[Extracted records]
::::::::

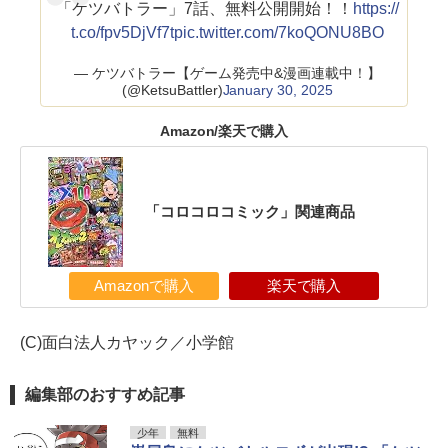
「ケツバトラー」7話、無料公開開始！！
https://
t.co/fpv5DjVf7t
pic.twitter.com/7koQONU8BO
— ケツバトラー【ゲーム発売中&漫画連載中！】
(@KetsuBattler)
January 30, 2025
Amazon/楽天で購入
「コロコロコミック」関連商品
Amazonで購入
楽天で購入
(C)面白法人カヤック／小学館
編集部のおすすめ記事
少年
無料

::::::::

**Task goal:**
Your task is to copy each line of the data above that holds "ケツバトラー".

**Solution for this problem:**
「ケツバトラー」7話、無料公開開始！！
— ケツバトラー【ゲーム発売中&漫画連載中！】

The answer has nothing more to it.